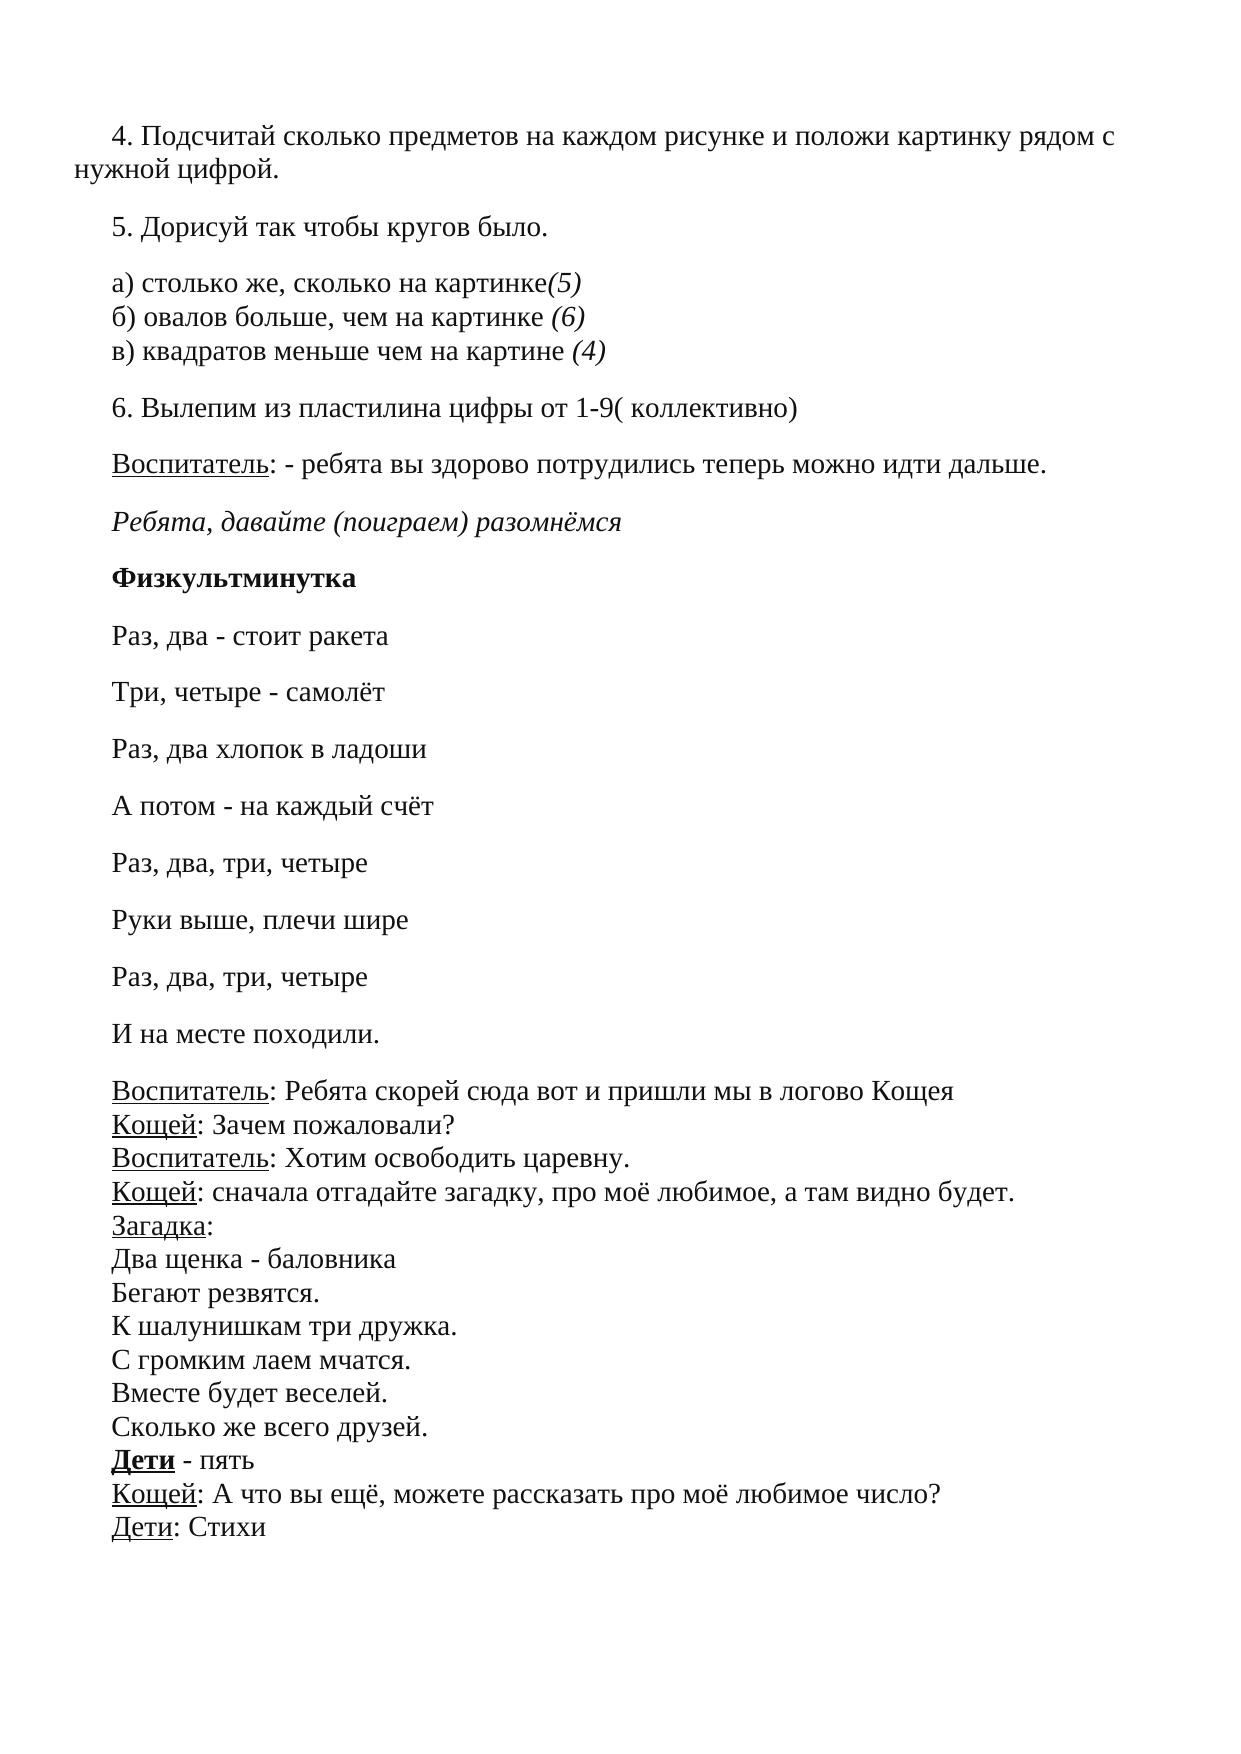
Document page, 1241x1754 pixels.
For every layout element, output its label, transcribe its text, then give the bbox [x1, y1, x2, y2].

text Раз, два, три, четыре [74, 846, 1196, 879]
text б) овалов больше, чем на картинке (6) [74, 299, 1196, 333]
text Загадка: [74, 1208, 1196, 1241]
text 6. Вылепим из пластилина цифры от 1-9( коллективно) [74, 390, 1196, 423]
text Воспитатель: - ребята вы здорово потрудились теперь можно идти дальше. [74, 447, 1196, 480]
text 4. Подсчитай сколько предметов на каждом рисунке и положи картинку рядом с нужной цифрой. [74, 118, 1196, 185]
text а) столько же, сколько на картинке(5) [74, 266, 1196, 299]
text К шалунишкам три дружка. [74, 1308, 1196, 1342]
text 5. Дорисуй так чтобы кругов было. [74, 209, 1196, 242]
text Воспитатель: Хотим освободить царевну. [74, 1141, 1196, 1174]
text Раз, два, три, четыре [74, 959, 1196, 993]
text Физкультминутка [74, 561, 1196, 594]
text в) квадратов меньше чем на картине (4) [74, 333, 1196, 366]
text Раз, два хлопок в ладоши [74, 732, 1196, 765]
text Раз, два - стоит ракета [74, 618, 1196, 651]
text И на месте походили. [74, 1016, 1196, 1050]
text Сколько же всего друзей. [74, 1409, 1196, 1442]
text Руки выше, плечи шире [74, 902, 1196, 936]
text С громким лаем мчатся. [74, 1342, 1196, 1375]
text Кощей: Зачем пожаловали? [74, 1107, 1196, 1141]
text Кощей: А что вы ещё, можете рассказать про моё любимое число? [74, 1476, 1196, 1509]
text Воспитатель: Ребята скорей сюда вот и пришли мы в логово Кощея [74, 1073, 1196, 1107]
text А потом - на каждый счёт [74, 788, 1196, 822]
text Бегают резвятся. [74, 1275, 1196, 1308]
text Три, четыре - самолёт [74, 674, 1196, 708]
text Вместе будет веселей. [74, 1375, 1196, 1409]
text Дети: Стихи [74, 1509, 1196, 1543]
text Кощей: сначала отгадайте загадку, про моё любимое, а там видно будет. [74, 1174, 1196, 1208]
text Ребята, давайте (поиграем) разомнёмся [74, 504, 1196, 537]
text Дети - пять [74, 1442, 1196, 1476]
text Два щенка - баловника [74, 1241, 1196, 1275]
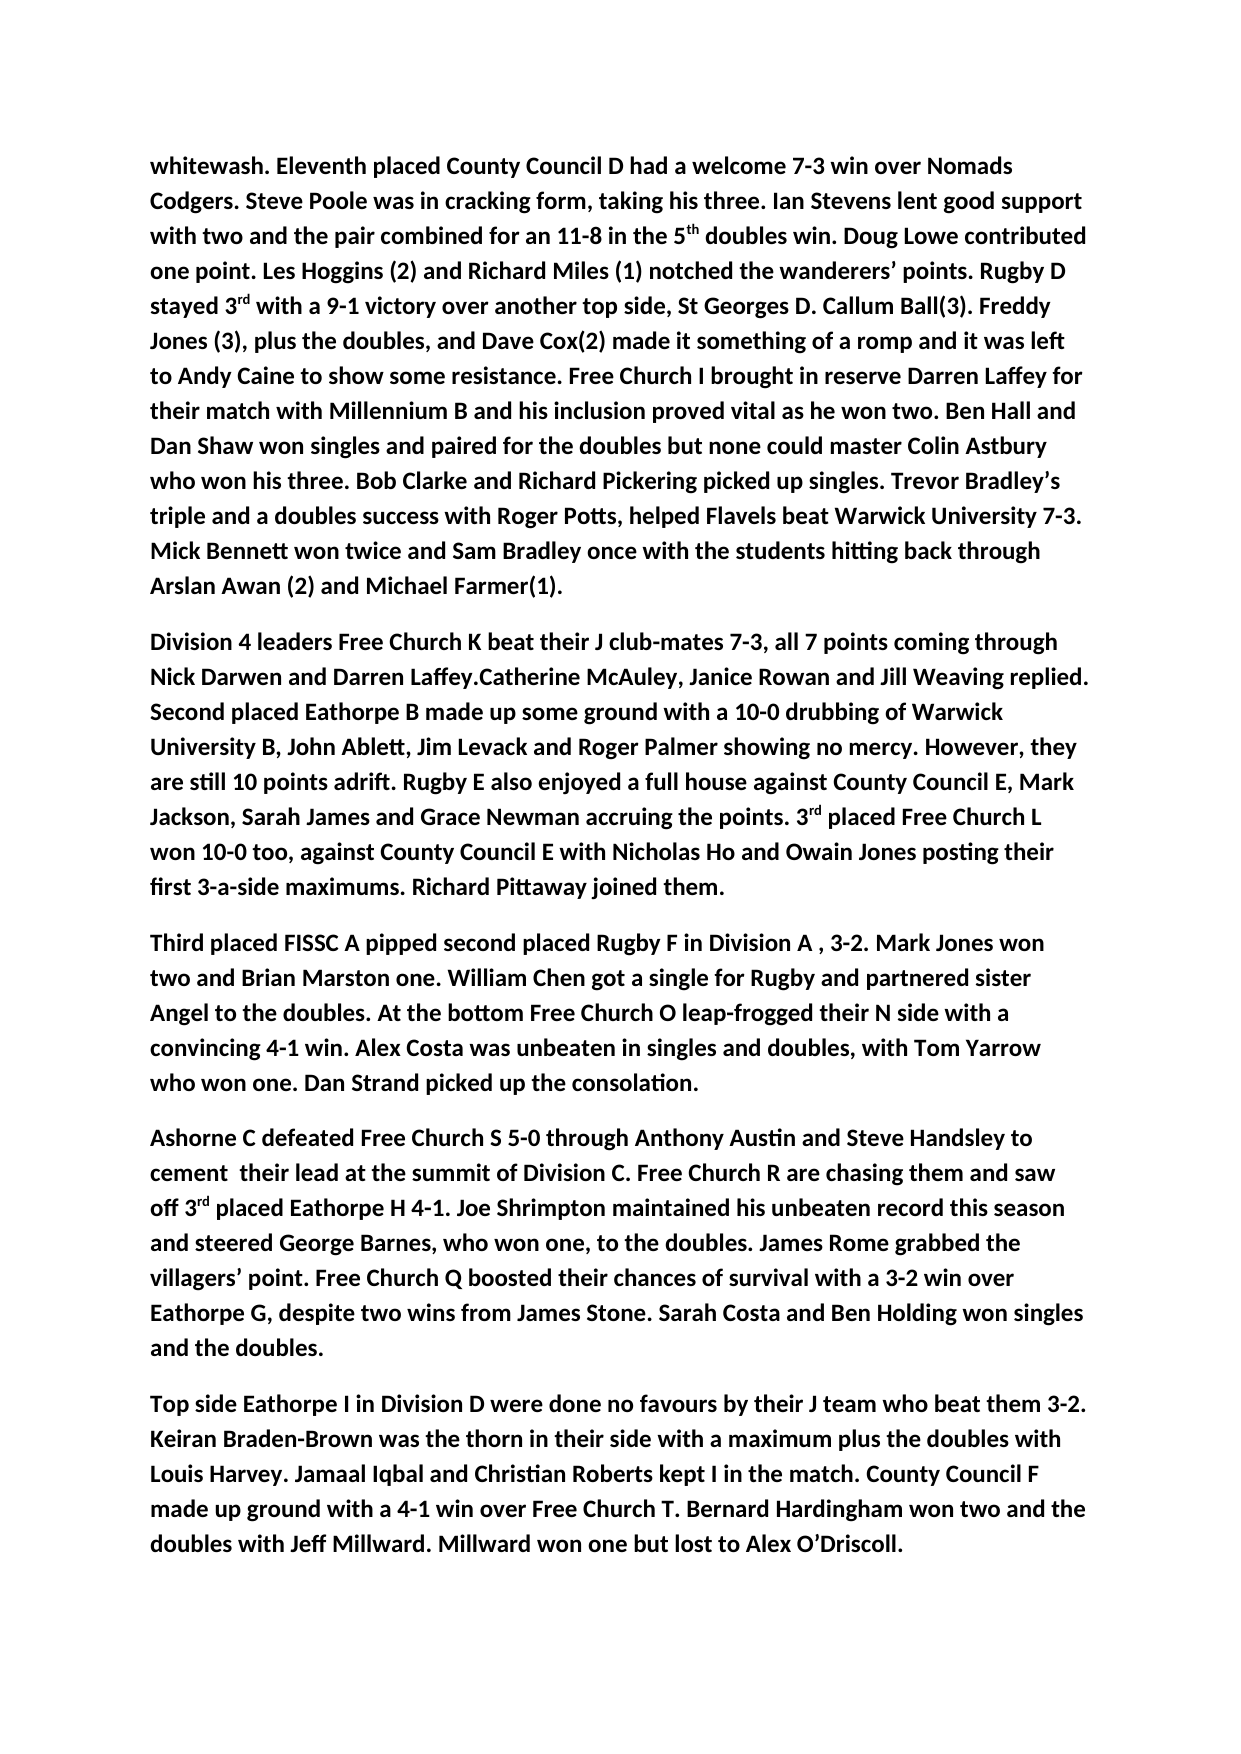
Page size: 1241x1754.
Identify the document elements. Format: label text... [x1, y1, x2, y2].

text Ashorne C defeated Free Church S 5-0 through Anthony Austin and Steve Handsley to cement their lead at the summit of Division C. Free Church R are chasing them and saw off 3rd placed Eathorpe H 4-1. Joe Shrimpton maintained his unbeaten record this season and steered George Barnes, who won one, to the doubles. James Rome grabbed the villagers’ point. Free Church Q boosted their chances of survival with a 3-2 win over Eathorpe G, despite two wins from James Stone. Sarah Costa and Ben Holding won singles and the doubles. [150, 1122, 1090, 1363]
text Division 4 leaders Free Church K beat their J club-mates 7-3, all 7 points coming through Nick Darwen and Darren Laffey.Catherine McAuley, Janice Rowan and Jill Weaving replied. Second placed Eathorpe B made up some ground with a 10-0 drubbing of Warwick University B, John Ablett, Jim Levack and Roger Palmer showing no mercy. However, they are still 10 points adrift. Rugby E also enjoyed a full house against County Council E, Mark Jackson, Sarah James and Grace Newman accruing the points. 3rd placed Free Church L won 10-0 too, against County Council E with Nicholas Ho and Owain Jones posting their first 3-a-side maximums. Richard Pittaway joined them. [150, 626, 1090, 901]
text Third placed FISSC A pipped second placed Rugby F in Division A , 3-2. Mark Jones won two and Brian Marston one. William Chen got a single for Rugby and partnered sister Angel to the doubles. At the bottom Free Church O leap-frogged their N side with a convincing 4-1 win. Alex Costa was unbeaten in singles and doubles, with Tom Yarrow who won one. Dan Strand picked up the consolation. [150, 927, 1090, 1097]
text Top side Eathorpe I in Division D were done no favours by their J team who beat them 3-2. Keiran Braden-Brown was the thorn in their side with a maximum plus the doubles with Louis Harvey. Jamaal Iqbal and Christian Roberts kept I in the match. County Council F made up ground with a 4-1 win over Free Church T. Bernard Hardingham won two and the doubles with Jeff Millward. Millward won one but lost to Alex O’Driscoll. [150, 1388, 1090, 1559]
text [150, 150, 1090, 601]
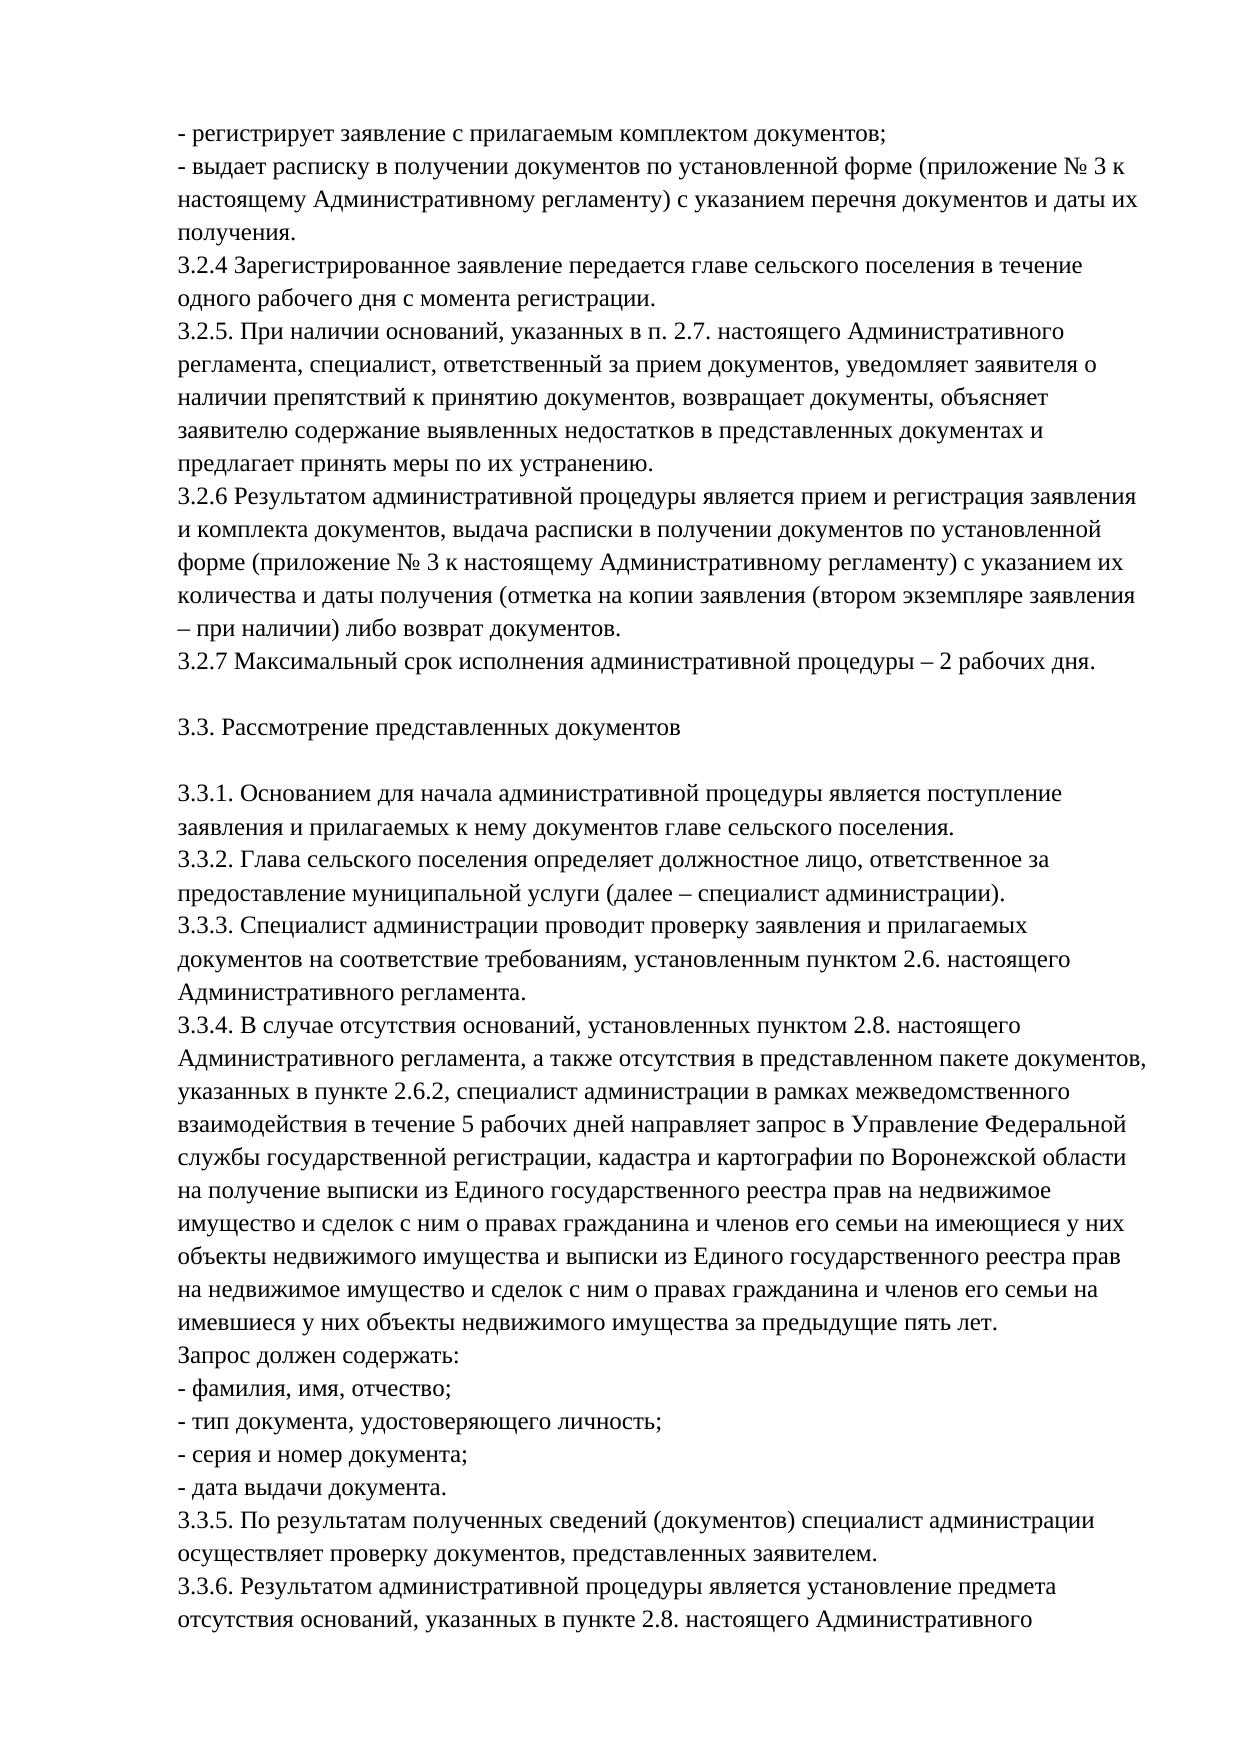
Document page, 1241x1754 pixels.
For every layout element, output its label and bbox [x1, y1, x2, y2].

text [177, 118, 1152, 1633]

◆ Activity
Find the line that contains "text [150, 150, 1090, 601]". Reproduce it and every later line of the records exactly, minus the pictures.

◆ Result for this task
text [150, 150, 1090, 601]
Document page, 1241x1754 pixels.
For every layout element, output its label and bbox [x1, y1, x2, y2].

text [177, 118, 1152, 1633]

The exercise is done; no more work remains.